- Builder: Hohenzollern AG
- Build date: 1888–1892
- Total produced: 18
- Gauge: 1,435 mm (4 ft 8+1⁄2 in)
- Driver dia.: 1,130 mm (3 ft 8+1⁄2 in)
- Length:: ​
- • Over beams: 6,700 mm (21 ft 11+3⁄4 in)
- Axle load: 9.61 t (9.46 long tons; 10.59 short tons)
- Adhesive weight: 19.03 t (18.73 long tons; 20.98 short tons)
- Service weight: 19.03 t (18.73 long tons; 20.98 short tons)
- Boiler pressure: 12 kg/cm^{2} (1.18 MPa; 171 lbf/in^{2})
- Heating surface:: ​
- • Firebox: 0.59 m^{2} (6.4 sq ft)
- • Evaporative: 26.00 m^{2} (279.9 sq ft)
- Cylinder size: 255 mm (10+1⁄16 in)
- Piston stroke: 500 mm (19+11⁄16 in)
- Maximum speed: 45 km/h (28 mph)
- Numbers: GOE: 67–76, 80–84, 92–94; DRG: 98 7401–7405;
- Retired: 1933

= Oldenburg T 1 =

The Oldenburg Class T 1 was an early German locomotive operated by the Grand Duchy of Oldenburg State Railways.
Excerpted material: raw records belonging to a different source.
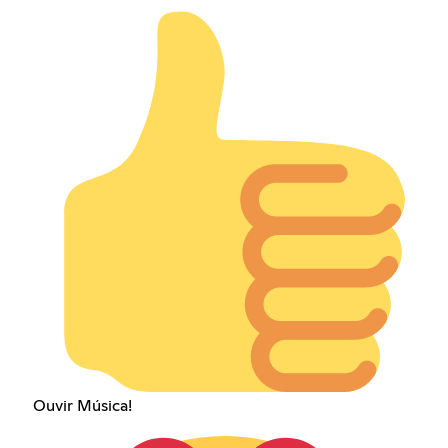
Ouvir Música!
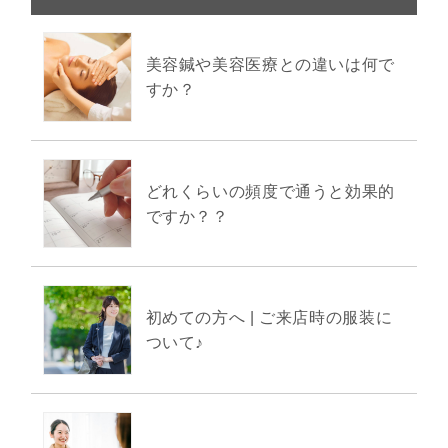
美容鍼や美容医療との違いは何で
すか？
どれくらいの頻度で通うと効果的
ですか？？
初めての方へ | ご来店時の服装に
ついて♪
It was a four-coupled tank locomotive for shunting duties. There were two types, of which the later one entered the Deutsche Reichsbahn fleet and became Class 98.74.

== T 1 ==
The first variant, called the T 1, emerged from a joint project with the firm of Krauss in their railway company's own workshop. The 12 locomotives built between 1871 and 1873 belonged to the few engines that were developed specifically for the Oldenburg railways. They had a boiler pressure of 98.1 kN and maximum permitted speed of 40 km/h.
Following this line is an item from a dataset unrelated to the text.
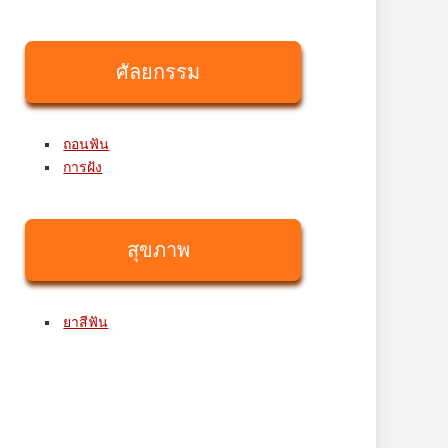
ศัลยกรรม
ถอนฟัน
การฝัง
สุขภาพ
ยาสีฟัน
These engines had already been retired on the formation of the Deutsche Reichsbahn.

== T 1.2 ==

Between 1888 and 1892 the Oldenburg State Railways acquired another 18 locomotives, which were grouped into Class T 1^{2}. This time it was not built by them, the locomotives were supplied by Hohenzollern AG. They were however designed specially for the Oldenburg railways.
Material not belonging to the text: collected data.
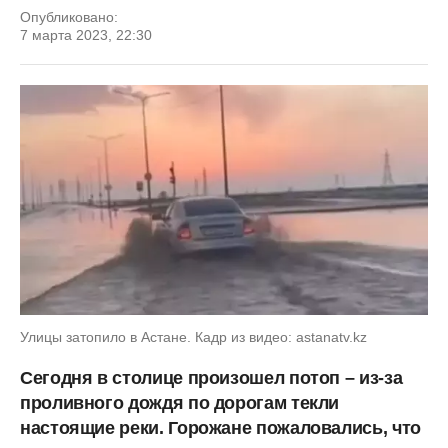
Опубликовано:
7 марта 2023, 22:30
Улицы затопило в Астане. Кадр из видео: astanatv.kz
Сегодня в столице произошел потоп – из-за
проливного дождя по дорогам текли
настоящие реки. Горожане пожаловались, что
Unlike the earlier version, these engines had a 2 bar higher boiler pressure and larger coupled wheel and cylinder diameters. In addition the top speed was not 45 km/h. An unusual feature was the driver's cab roof, that was rounded front and back and not, as was then common, at the sides.

Five examples were taken over by the Deutsche Reichsbahn as 98 7401–98 7405. The last two engines were retired by 1933.